§ PROBLEM 1
Decide whether each statement agrees with the forum thread, answering yes or no and quoting the words of the thread that settle it. (a) The lot to be cleared is roughly one third the size of a Home Depot. (b) The property in question is a hotel. (c) The original poster intends to keep the skid steer on the lot alongside the new loader.
§ PROBLEM 2
Give every distinct username that posts in the forum thread.

# 906 or 908 CAT



## DESTEFANO3782 (Aug 8, 2005)

I Am Interested In Purchasing A Cat 908 And Am Wondering If Anyone Has One And How It Withstands Heavy Plowing Use With A Snow Pusher. I Am Considering Putting It On A Lot About 1/3 Of The Size Of A Home Depot. Any Input???


----------



## salopez (Apr 11, 2004)

I reallize that I am not up north, but do you really need a caat wheel loader for a lot that small? Why not a nice sized skid steer, or maybe a backhoe? something that is 7-15k lbs.? Just seems oversized to me.


----------



## DESTEFANO3782 (Aug 8, 2005)

My Goal Is To Put This Loader Up There And Take My 2 Trucks And Skidsteer Out Of There. The Problem Is, It Is A Hotel And All The Entrances,exits, And Roadways And Steep Slopes Snow Free Conditions Have To Be Maintained At All Times.


----------



## Plow Meister (Oct 16, 2001)

I still wouldn't get a loader like that for a lot that small. Just park a skid steer out there with a 10' box and be done with it.

§ PROVIDED INFORMATION

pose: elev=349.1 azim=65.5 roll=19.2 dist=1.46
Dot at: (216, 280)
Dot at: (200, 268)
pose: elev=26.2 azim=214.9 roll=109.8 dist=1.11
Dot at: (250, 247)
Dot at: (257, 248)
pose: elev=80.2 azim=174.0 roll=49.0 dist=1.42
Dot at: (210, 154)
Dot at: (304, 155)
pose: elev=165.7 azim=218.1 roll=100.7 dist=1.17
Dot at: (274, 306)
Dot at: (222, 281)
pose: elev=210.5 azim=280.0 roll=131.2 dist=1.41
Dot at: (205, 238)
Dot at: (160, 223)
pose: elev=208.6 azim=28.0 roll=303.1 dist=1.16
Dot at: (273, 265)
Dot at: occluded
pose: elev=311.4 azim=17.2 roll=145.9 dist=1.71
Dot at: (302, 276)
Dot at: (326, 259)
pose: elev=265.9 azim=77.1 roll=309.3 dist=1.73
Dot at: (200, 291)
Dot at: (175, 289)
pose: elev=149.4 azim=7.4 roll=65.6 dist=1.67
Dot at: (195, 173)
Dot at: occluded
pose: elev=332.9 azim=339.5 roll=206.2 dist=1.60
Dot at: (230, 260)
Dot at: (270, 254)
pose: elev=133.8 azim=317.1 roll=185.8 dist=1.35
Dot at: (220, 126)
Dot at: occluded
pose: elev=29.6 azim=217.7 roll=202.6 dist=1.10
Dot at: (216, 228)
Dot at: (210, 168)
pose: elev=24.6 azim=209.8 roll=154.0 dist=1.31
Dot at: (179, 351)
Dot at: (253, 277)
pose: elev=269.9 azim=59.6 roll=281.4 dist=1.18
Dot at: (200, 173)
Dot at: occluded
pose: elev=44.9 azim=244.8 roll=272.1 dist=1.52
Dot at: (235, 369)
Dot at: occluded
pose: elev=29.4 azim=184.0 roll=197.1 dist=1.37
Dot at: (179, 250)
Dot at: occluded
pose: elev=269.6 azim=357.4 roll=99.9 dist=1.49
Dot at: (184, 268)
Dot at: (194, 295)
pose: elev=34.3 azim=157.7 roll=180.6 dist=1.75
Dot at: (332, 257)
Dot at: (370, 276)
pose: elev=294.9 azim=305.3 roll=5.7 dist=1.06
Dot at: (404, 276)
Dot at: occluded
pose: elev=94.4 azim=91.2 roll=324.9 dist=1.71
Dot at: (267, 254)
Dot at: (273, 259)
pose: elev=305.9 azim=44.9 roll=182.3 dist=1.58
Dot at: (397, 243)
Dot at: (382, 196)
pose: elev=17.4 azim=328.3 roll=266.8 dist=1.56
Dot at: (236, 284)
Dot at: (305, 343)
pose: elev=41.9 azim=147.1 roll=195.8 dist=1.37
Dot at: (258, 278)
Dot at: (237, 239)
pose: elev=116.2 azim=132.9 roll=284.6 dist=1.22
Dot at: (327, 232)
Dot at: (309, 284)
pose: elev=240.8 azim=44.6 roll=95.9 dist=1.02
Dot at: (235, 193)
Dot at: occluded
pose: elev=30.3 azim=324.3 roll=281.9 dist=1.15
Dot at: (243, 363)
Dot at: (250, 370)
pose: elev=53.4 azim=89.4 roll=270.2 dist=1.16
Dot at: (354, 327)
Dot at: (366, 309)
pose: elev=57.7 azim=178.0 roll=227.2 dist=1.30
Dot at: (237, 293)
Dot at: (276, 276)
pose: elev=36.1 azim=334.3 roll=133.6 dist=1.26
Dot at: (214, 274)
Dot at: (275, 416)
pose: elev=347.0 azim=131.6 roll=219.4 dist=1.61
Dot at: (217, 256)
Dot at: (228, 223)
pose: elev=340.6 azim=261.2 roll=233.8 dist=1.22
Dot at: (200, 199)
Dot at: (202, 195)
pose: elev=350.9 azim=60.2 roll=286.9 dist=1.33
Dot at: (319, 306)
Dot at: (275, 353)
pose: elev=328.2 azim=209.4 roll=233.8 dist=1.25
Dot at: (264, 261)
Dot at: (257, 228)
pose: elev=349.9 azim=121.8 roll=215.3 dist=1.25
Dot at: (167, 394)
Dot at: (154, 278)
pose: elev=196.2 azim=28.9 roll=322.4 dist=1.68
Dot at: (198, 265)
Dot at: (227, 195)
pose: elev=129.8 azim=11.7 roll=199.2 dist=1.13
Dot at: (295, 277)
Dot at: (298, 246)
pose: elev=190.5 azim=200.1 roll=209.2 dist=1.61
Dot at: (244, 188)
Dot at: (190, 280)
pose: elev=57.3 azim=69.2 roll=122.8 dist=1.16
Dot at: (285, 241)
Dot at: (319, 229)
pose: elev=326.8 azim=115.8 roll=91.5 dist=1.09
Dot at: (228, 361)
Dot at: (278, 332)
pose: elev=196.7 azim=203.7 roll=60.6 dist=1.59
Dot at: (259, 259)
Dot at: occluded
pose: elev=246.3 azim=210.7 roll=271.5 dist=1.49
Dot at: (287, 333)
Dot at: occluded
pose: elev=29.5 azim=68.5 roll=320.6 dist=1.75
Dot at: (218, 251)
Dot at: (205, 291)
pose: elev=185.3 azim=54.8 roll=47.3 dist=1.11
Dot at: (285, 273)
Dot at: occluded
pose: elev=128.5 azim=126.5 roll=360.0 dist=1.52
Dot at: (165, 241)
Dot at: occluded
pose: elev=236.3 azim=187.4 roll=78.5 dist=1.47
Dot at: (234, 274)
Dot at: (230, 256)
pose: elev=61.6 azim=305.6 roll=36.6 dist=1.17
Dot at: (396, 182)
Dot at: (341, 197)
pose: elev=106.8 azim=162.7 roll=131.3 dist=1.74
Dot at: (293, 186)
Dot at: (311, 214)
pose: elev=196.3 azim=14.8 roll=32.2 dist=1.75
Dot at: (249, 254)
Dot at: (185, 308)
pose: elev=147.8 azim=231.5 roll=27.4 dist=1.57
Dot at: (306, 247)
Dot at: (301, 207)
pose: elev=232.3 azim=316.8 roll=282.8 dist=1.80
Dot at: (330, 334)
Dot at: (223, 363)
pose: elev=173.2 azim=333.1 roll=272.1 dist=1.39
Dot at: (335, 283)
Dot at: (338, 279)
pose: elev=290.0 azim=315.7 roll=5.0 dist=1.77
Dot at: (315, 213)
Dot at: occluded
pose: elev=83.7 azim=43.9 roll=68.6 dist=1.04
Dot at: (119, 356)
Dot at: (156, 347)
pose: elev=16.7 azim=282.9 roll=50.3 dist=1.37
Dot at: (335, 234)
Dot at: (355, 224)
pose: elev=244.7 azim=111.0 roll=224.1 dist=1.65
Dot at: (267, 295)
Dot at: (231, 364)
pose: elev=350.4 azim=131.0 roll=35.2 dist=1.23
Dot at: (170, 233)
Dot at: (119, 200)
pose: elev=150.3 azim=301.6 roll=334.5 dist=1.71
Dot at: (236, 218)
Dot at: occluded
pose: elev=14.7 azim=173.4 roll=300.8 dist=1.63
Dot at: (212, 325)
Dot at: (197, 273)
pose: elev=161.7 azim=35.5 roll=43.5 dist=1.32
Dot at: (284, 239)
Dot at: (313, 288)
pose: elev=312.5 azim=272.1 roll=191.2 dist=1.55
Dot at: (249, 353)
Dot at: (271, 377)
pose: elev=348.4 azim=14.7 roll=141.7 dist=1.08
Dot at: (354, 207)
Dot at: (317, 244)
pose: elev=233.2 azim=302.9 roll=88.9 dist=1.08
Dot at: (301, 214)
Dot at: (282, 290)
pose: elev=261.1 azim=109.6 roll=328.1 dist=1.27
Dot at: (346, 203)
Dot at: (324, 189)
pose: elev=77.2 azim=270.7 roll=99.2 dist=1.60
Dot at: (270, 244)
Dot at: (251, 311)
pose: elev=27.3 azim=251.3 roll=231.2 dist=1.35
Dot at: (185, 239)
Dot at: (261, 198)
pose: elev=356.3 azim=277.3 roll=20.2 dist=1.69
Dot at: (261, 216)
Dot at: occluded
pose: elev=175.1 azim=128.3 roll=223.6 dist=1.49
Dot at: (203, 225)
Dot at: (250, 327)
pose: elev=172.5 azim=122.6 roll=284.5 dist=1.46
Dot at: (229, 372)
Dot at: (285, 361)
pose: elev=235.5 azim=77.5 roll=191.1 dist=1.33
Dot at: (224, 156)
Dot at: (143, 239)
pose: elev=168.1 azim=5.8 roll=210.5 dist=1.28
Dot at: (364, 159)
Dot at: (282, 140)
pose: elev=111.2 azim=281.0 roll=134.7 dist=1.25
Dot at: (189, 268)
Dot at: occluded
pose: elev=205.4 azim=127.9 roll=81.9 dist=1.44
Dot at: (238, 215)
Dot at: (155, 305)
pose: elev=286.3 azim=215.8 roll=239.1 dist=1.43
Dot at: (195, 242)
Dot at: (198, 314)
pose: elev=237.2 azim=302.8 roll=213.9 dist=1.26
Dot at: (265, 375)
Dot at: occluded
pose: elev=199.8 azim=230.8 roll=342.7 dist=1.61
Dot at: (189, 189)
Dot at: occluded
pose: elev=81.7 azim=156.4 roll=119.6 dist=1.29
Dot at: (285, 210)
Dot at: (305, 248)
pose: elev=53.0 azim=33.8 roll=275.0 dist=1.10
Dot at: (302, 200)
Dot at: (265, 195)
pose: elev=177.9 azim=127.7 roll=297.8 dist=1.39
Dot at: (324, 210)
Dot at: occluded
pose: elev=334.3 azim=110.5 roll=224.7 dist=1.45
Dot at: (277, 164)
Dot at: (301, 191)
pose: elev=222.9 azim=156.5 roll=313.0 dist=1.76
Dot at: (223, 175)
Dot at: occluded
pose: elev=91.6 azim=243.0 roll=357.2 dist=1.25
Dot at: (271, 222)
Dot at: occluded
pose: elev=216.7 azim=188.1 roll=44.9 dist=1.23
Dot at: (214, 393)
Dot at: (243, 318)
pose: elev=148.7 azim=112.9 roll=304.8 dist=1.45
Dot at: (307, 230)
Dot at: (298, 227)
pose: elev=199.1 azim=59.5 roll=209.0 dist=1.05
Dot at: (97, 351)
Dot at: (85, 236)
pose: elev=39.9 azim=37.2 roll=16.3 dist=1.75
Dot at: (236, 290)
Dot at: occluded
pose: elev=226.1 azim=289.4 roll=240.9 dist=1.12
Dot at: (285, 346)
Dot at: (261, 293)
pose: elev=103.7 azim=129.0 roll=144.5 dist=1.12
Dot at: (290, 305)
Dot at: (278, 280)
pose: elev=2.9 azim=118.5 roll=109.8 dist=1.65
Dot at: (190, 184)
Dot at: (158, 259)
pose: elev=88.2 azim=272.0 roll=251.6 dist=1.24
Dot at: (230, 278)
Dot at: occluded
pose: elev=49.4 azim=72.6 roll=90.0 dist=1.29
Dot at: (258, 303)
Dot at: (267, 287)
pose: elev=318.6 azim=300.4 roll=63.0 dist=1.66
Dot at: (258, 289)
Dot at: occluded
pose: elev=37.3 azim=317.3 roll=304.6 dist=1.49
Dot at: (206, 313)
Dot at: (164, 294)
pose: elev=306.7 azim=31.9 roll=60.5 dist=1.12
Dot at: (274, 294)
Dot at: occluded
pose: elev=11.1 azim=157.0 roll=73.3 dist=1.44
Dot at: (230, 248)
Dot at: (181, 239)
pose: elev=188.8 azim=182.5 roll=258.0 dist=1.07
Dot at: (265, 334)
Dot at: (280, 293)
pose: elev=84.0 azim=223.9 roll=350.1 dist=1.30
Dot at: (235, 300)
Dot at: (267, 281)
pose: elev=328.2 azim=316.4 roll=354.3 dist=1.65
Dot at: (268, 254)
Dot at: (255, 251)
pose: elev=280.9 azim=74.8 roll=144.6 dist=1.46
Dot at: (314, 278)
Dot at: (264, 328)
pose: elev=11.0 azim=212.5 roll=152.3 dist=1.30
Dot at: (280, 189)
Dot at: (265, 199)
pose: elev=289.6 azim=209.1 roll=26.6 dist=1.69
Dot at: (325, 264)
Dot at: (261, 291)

§ EXERCISE SOLUTION 1
(a) Yes: "A Lot About 1/3 Of The Size Of A Home Depot"
(b) Yes: "It Is A Hotel"
(c) No: "Take My 2 Trucks And Skidsteer Out Of There"

§ EXERCISE SOLUTION 2
DESTEFANO3782, salopez, Plow Meister